Despite the many advances in English language teaching, spawned primarily by the Chomskyan theory of generative grammar, (prescriptive) grammar rules remain largely unchanged in Taiwanese schools. These rules, which are considered the gospel truth by teachers and learners alike, contain flaws that would make the people who pay allegiance to this system shudder if it [the system] was placed under a semantic microscope.
Many English-language teachers have readily available answers to the many troublesome questions regarding English grammar. This confidence about the credibility of the prescribed rules stems from the fact that these rules were engraved in stone by the language scholars of the late 19th century. The grammar textbook is akin to a holy book and therefore cannot and should not be challenged.
Prescribed grammar rules do have some merit, but they can be misleading and confusing, not because they are complex or complicated, but because they are structure-derived rather than semantic-generated. In fact, when we teach language, devising rules often puts us in a quagmire rather than on a straight path to language acquisition.

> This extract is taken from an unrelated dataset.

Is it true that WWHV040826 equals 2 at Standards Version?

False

This allegiance to the grammar textbook and the flaws it harbors is further exacerbated by the fact that these rules are taught in the mother language, which detaches language from what is supposed to be.
Allowing formal schemata (linguistic knowledge) in general to dictate content schemata (semantic knowledge) can seriously hinder the learning of the target language and teaching grammar rules that are not generated by real-life situations is like providing a builder with so many bricks, but not enough cement and tools to put the bricks together. Of course, departing from a system that has been working and yielding” satisfactory” results for decades would be met by resistance.
Further, it would be inconceivable to try and reverse the tide of grammar textbooks that flood the market, but we should invest time to dissect them and rethink how we teach grammar to our students, whom we expect to understand and properly use the target language when they are faced with the real life situations.
The trend to turn language into a pure commodity is something nobody can stem, but if we rethink how grammar is taught, we can do that language and its learners a great favor by re-appraising the evaluation system, especially at the college level, where teachers have academic freedom. Helping students put archaic English grammar rules under a magnifying glass should be one of the tasks entrusted to us as educators.
Mo Reddad is a lecturer at I-Shou University’s department of applied English.